Это легенда оказалась чрезвычайно живучей, несмотря на полное отсутствие подтверждений».
Подтверждений нет, но нет и ответа на ряд других вопросов, связанных с этой историей. Во-первых, кто и зачем направил академика на осмотр генсека? Во-вторых, почему на это согласился сам Сталин? Но самое главное — никто и никогда не отмечал при его жизни признаков душевной болезни. Паранойя — это не неврастения, которой безусловно Сталин страдал. Будь хотя бы малейшие признаки паранойи у Сталина, геббельсовская пропаганда неминуемо раздула бы этот факт на весь белый свет.
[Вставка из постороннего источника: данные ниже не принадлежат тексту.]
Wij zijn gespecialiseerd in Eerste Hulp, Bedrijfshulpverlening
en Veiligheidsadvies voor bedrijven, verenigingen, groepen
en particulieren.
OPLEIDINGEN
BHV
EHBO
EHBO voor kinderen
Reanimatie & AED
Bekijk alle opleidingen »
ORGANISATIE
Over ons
Геббельс не решился, а наша пропаганда в период горбачевской «перестройки и гласности» сумела убедить многомиллионную советскую аудиторию, что великий психолог и психиатр, физиолог и невропатолог академик В.М. Бехтерев с первого взгляда поставил диагноз, как отрубил: «Параноик!» Как не вспомнить известное изречение: «Чудны дела Твои, о Господи!»
К сожалению, основным доказательством тех или иных фактов, связанных со здоровьем Сталина, для И. Чигирина является наличие или отсутствие соответствующих записей, сделанных лечащими врачами в истории болезни вождя. Выше уже приводились его утверждения, что проблемы с желудком и кишечником не могли возникнуть у Сталина в 30-х годах, как утверждают многие исследователи и биографы (в чем мы уже убедились), поскольку по истории болезни это не так. Действительно, если обратиться к «Хронологии», то увидим, что впервые явления «гастроэнтероколита» зафиксированы профессором Кипшидзе лишь в декабре 1946 года. Следующая запись, свидетельствующая о перенесенном Сталиным заболевании дизентерией, сделана в период с 26 марта по 18 июля 1947 года, когда больной лечился сульгином по методике заслуженного врача А.Н. Бузникова.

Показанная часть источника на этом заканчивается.